A minimum energy optical network is considered to be one that provides point-to-point connection for every pair of end-users. In such a network, each user can transmit to only one other receiver at a time and only the optical transmitter (laser) that is currently transmitting is turned on at any given time. However, given the large number of separate optical channels to choose from, the user node must include a device capable of selecting the proper optical channel and routing the communication payload originating from the user premises equipment (such as a personal computer), to the selected optical transmitter. Similarly, the user node must include a device capable of buffering and delivering to the user, the payload received through each one of its optical channels.
These functions are implemented by certain electronic circuitry.

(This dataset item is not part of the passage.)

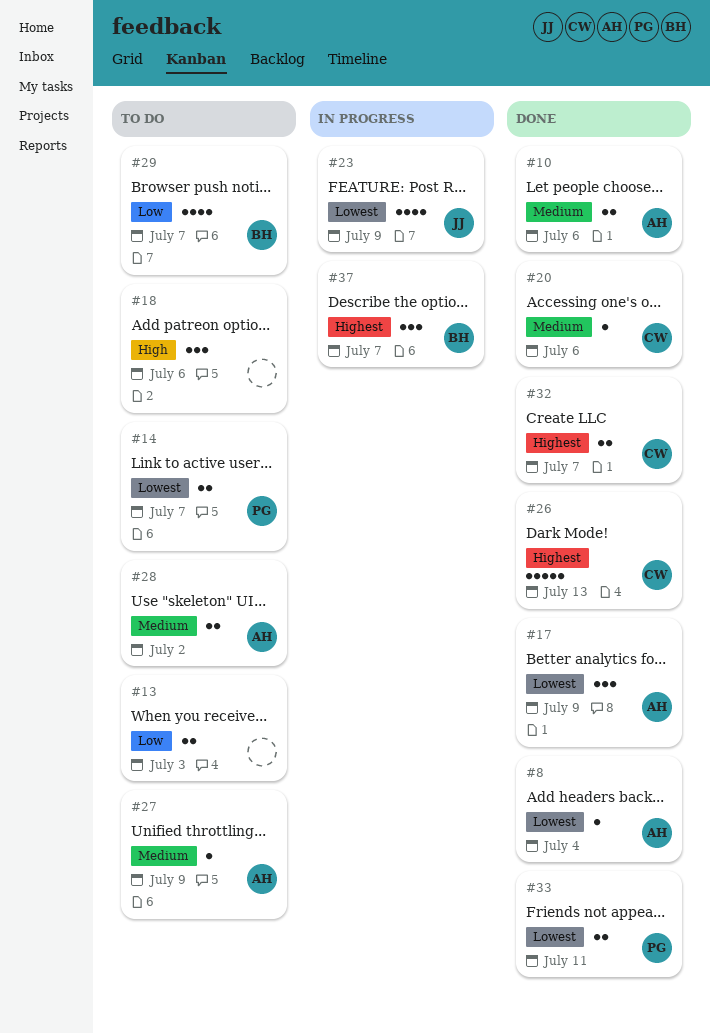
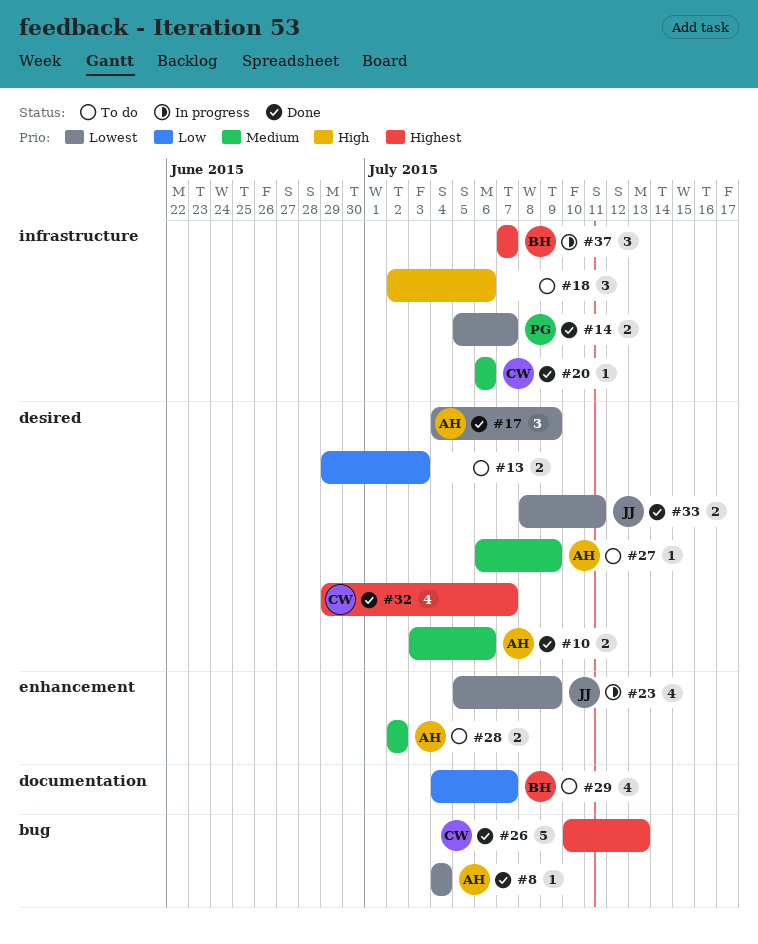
#14, status: To do -> Done
#32, estimate: 2 -> 4
#33, owner: PG -> JJ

Given that complementary metal-oxide-semiconductor (CMOS) is, and is expected to remain the most energy-efficient electronic technology in the foreseeable future, the best implementation of the transmitting router for the minimum energy optical network should be based on digital CMOS circuits. For the same reason, a receiver at every user node of the minimum energy optical network should also be a digital CMOS circuit.

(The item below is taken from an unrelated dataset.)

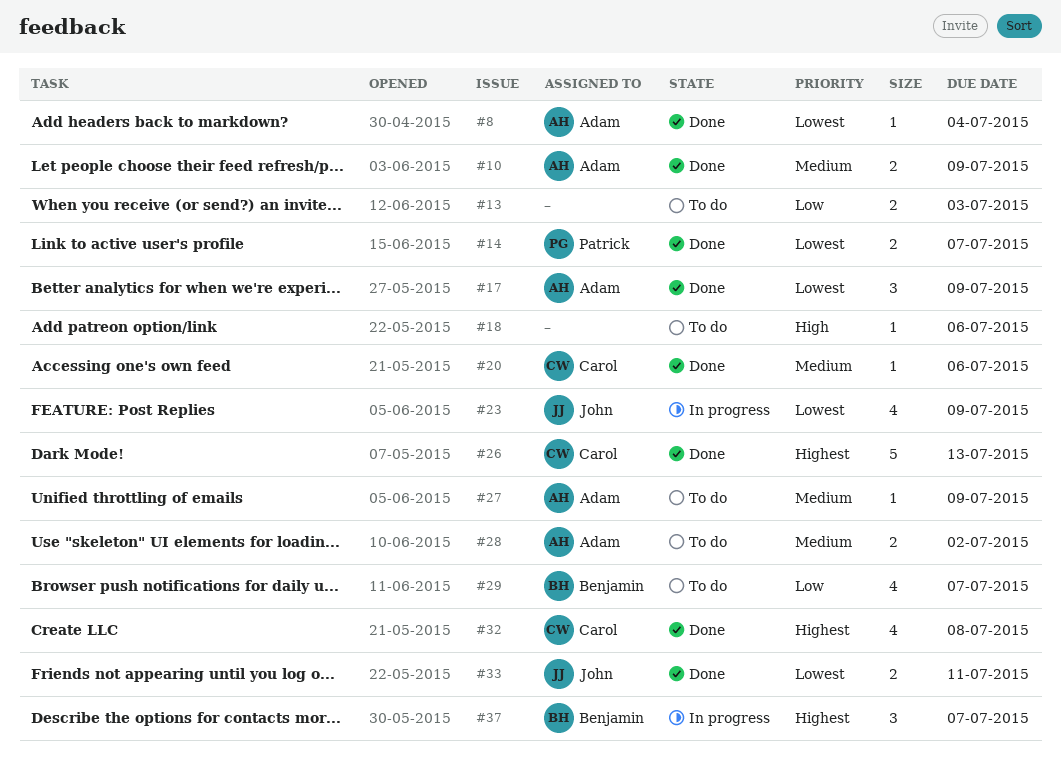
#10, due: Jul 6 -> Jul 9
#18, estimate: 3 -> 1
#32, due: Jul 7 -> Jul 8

However, the choice of the implementation technology is not a sufficient guarantee for high energy efficiency of a circuit. In fact, the design of the two devices described above is rather challenging assuming that a large number of optical fibers is originating from one user node. In a conventional implementation, the device on the transmit side would appear as a large 1-to-N digital demultiplexer, where N is the number of optical fibers. As shown in FIG. 2, a 1-to-N demultiplexer 20 would consist of approximately 2N digital 1-to-2 demultiplexers 10, whose logic function is illustrated in FIG. 1 using two two-input NAND gates 12, 14 and one inverter 16. It can be seen from FIG. 2 that each demultiplexer is controlled by one from the set of ‘select’ signals tsel_1 22, tsel_2, tsel . . . k, where k=log 2(N). As a result of this control scheme, each time a new route is selected between the user interface and one of the optical fibers, the ‘select’ signals will change, causing energy dissipation in the 1-to-2 demultiplexers. Assuming that, on the average, one half of the ‘select’ signals change its state and that there are ˜2N demultiplexers, the total dissipation will be proportional to N.

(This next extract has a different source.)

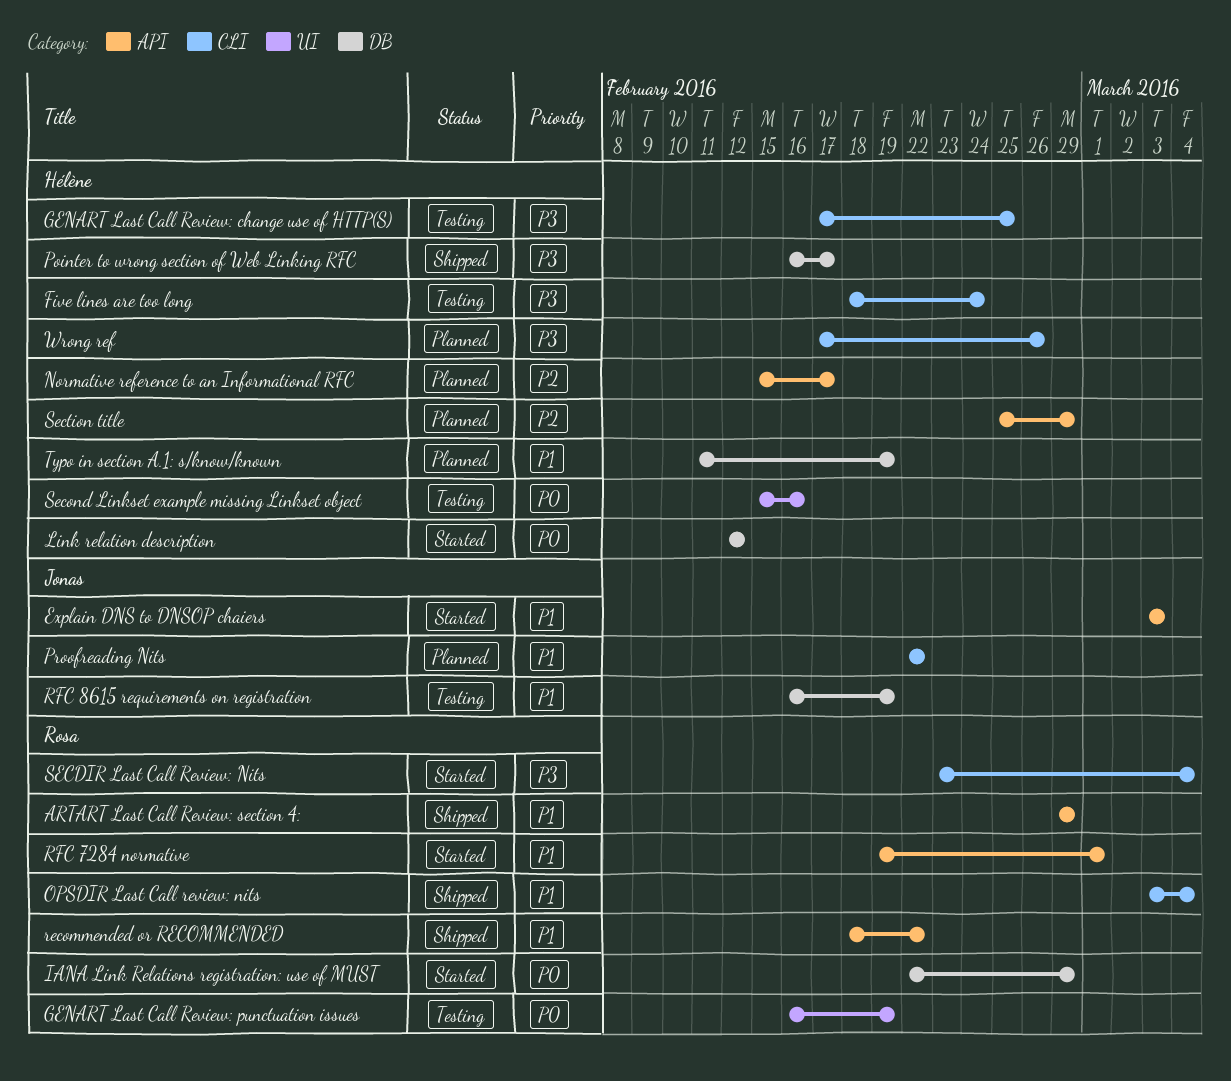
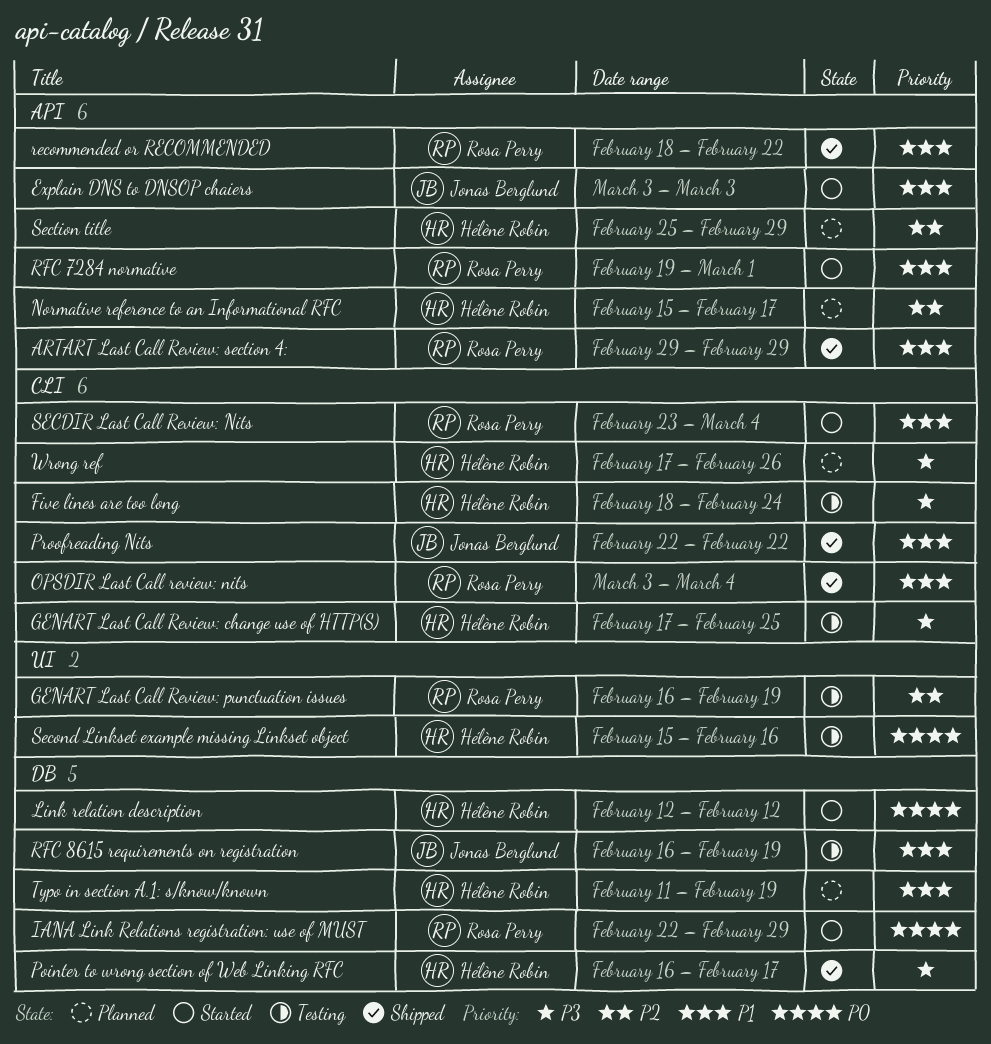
GENART Last Call Review: punctuation issues, priority: P0 -> P2
Proofreading Nits, status: Planned -> Shipped
SECDIR Last Call Review: Nits, priority: P3 -> P1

The conventional implementation of the receive routing device is an N-to-1 multiplexer 40 shown in FIG. 4, which consists of about 2N 2-to-1 multiplexers 30, whose logic function is shown in FIG. 3. The logic function is depicted as consisting of 3 NAND gates 32, 34 36 and one inverter 38. Similar to the control in the conventional implementation of the transmit device, the multiplexers in FIG. 4 are controlled by a set of ‘select’ signals rsel_1 42, rsel_2, . . . rsel_k, where k=log2(N) and the resulting dissipation is proportional to N.
The prior art circuits of FIGS. 1 to 4 represent the logic functions for known demultiplexer and multiplexer systems. It will be apparent to a person skilled in the art, that these logic functions can be implemented by many alternative circuits to the ones depicted in these figures.
What is required is a routing device with lower energy dissipation than the conventional routing devices discussed above.